— start —
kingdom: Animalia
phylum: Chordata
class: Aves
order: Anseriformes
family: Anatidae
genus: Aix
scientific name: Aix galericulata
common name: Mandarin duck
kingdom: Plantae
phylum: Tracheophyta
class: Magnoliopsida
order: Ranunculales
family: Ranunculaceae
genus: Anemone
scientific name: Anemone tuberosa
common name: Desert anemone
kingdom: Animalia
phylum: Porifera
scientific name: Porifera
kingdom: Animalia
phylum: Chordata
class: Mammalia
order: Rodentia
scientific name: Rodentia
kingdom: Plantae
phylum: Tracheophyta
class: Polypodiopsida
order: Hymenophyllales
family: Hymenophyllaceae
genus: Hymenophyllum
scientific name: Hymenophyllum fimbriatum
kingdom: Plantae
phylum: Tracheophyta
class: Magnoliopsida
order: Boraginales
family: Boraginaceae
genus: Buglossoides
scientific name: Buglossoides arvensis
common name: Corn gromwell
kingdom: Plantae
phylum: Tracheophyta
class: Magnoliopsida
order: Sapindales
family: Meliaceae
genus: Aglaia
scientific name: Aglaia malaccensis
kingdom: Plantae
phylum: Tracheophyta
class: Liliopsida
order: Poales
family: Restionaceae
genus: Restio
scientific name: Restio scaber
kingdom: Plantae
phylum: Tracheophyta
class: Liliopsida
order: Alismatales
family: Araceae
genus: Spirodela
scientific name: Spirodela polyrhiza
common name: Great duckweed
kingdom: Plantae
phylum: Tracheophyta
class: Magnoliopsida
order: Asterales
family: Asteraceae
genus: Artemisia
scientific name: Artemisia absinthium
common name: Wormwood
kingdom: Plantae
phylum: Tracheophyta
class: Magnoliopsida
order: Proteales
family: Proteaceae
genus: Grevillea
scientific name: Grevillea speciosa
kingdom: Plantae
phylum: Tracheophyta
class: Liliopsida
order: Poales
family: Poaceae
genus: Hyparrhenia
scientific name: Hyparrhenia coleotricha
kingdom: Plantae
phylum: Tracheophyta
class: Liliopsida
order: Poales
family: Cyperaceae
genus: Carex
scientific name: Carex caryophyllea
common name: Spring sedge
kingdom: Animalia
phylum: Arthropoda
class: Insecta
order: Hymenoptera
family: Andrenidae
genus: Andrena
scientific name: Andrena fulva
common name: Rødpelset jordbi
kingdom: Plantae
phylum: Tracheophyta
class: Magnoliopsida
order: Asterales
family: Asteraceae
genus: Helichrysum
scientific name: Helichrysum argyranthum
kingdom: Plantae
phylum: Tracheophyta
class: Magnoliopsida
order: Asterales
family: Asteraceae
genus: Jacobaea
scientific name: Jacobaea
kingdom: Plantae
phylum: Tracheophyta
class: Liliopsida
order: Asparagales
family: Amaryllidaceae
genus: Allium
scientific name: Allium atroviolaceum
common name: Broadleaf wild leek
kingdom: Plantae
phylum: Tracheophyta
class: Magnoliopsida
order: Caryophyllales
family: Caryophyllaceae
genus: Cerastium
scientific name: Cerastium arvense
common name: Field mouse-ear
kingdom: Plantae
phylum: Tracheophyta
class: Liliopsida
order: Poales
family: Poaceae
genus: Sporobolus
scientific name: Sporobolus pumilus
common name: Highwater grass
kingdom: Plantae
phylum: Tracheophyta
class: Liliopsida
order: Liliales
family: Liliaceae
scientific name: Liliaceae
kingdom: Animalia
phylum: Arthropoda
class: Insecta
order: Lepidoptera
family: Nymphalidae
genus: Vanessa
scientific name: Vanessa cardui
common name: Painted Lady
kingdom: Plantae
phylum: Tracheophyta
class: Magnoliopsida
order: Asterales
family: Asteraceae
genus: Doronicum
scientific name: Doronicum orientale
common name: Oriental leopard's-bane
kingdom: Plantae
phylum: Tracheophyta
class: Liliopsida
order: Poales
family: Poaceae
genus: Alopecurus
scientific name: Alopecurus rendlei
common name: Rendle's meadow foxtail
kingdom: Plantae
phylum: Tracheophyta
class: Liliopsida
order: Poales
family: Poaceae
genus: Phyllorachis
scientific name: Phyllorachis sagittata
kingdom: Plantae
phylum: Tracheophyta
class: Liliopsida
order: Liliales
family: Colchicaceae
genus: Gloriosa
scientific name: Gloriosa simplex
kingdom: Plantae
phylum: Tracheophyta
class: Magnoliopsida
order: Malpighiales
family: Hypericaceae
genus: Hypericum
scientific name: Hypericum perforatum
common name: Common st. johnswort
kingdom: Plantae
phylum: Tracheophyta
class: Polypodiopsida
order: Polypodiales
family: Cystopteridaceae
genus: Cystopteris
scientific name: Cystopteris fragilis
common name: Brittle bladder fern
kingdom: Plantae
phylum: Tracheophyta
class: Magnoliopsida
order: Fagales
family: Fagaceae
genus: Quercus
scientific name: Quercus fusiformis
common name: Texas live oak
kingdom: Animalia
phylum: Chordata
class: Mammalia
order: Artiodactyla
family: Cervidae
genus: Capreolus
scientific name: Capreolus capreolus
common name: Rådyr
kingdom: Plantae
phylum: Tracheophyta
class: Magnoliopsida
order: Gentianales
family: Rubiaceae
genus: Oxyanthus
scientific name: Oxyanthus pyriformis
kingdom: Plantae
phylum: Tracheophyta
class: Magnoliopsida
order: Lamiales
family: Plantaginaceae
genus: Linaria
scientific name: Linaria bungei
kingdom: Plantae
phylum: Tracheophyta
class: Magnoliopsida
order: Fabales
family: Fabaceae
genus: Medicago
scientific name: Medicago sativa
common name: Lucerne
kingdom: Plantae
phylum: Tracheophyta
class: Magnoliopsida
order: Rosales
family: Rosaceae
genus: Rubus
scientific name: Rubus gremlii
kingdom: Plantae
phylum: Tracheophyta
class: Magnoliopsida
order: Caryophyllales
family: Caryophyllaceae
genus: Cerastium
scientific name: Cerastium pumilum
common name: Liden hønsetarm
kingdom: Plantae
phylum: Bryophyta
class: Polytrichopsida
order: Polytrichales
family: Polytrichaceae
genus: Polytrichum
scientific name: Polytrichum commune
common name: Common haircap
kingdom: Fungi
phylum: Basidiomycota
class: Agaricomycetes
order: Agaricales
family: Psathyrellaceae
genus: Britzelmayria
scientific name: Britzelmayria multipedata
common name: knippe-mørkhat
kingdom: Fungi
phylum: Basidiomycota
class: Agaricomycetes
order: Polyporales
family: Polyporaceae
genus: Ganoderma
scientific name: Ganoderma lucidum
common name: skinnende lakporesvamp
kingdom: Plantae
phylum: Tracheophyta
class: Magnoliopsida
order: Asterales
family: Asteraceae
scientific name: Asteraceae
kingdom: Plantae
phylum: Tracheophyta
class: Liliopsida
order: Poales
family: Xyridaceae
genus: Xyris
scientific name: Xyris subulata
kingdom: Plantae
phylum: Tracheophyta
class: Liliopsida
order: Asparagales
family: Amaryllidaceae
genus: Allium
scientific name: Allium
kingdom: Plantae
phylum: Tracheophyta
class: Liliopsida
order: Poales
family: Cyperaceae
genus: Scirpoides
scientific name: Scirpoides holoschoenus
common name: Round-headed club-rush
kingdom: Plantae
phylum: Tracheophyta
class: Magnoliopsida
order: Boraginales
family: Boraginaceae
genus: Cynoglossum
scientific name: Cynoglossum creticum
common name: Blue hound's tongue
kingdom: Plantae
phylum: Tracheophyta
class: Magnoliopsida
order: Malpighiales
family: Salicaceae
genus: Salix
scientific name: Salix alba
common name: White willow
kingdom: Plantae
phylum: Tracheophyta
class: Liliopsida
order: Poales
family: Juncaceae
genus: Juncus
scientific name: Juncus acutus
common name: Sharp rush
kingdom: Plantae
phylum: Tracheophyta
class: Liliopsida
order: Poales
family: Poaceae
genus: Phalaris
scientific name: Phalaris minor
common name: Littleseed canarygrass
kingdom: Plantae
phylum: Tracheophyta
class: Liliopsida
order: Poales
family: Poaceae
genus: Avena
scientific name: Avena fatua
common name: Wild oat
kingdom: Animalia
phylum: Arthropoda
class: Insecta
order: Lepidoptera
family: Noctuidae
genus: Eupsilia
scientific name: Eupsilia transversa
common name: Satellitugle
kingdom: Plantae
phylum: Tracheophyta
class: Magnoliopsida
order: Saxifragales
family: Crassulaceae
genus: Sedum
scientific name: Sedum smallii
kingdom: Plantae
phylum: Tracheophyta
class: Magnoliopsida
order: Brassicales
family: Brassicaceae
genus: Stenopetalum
— end —
▶ What is expected
Please put every line above, from the start of the rows up to and including the line with "genus: Artemisia", into a Markdown table with two columns, Number and Line, leaving out blank lines.

▶ Task result
| Number | Line |
|---|---|
| 1 | kingdom: Animalia |
| 2 | phylum: Chordata |
| 3 | class: Aves |
| 4 | order: Anseriformes |
| 5 | family: Anatidae |
| 6 | genus: Aix |
| 7 | scientific name: Aix galericulata |
| 8 | common name: Mandarin duck |
| 9 | kingdom: Plantae |
| 10 | phylum: Tracheophyta |
| 11 | class: Magnoliopsida |
| 12 | order: Ranunculales |
| 13 | family: Ranunculaceae |
| 14 | genus: Anemone |
| 15 | scientific name: Anemone tuberosa |
| 16 | common name: Desert anemone |
| 17 | kingdom: Animalia |
| 18 | phylum: Porifera |
| 19 | scientific name: Porifera |
| 20 | kingdom: Animalia |
| 21 | phylum: Chordata |
| 22 | class: Mammalia |
| 23 | order: Rodentia |
| 24 | scientific name: Rodentia |
| 25 | kingdom: Plantae |
| 26 | phylum: Tracheophyta |
| 27 | class: Polypodiopsida |
| 28 | order: Hymenophyllales |
| 29 | family: Hymenophyllaceae |
| 30 | genus: Hymenophyllum |
| 31 | scientific name: Hymenophyllum fimbriatum |
| 32 | kingdom: Plantae |
| 33 | phylum: Tracheophyta |
| 34 | class: Magnoliopsida |
| 35 | order: Boraginales |
| 36 | family: Boraginaceae |
| 37 | genus: Buglossoides |
| 38 | scientific name: Buglossoides arvensis |
| 39 | common name: Corn gromwell |
| 40 | kingdom: Plantae |
| 41 | phylum: Tracheophyta |
| 42 | class: Magnoliopsida |
| 43 | order: Sapindales |
| 44 | family: Meliaceae |
| 45 | genus: Aglaia |
| 46 | scientific name: Aglaia malaccensis |
| 47 | kingdom: Plantae |
| 48 | phylum: Tracheophyta |
| 49 | class: Liliopsida |
| 50 | order: Poales |
| 51 | family: Restionaceae |
| 52 | genus: Restio |
| 53 | scientific name: Restio scaber |
| 54 | kingdom: Plantae |
| 55 | phylum: Tracheophyta |
| 56 | class: Liliopsida |
| 57 | order: Alismatales |
| 58 | family: Araceae |
| 59 | genus: Spirodela |
| 60 | scientific name: Spirodela polyrhiza |
| 61 | common name: Great duckweed |
| 62 | kingdom: Plantae |
| 63 | phylum: Tracheophyta |
| 64 | class: Magnoliopsida |
| 65 | order: Asterales |
| 66 | family: Asteraceae |
| 67 | genus: Artemisia |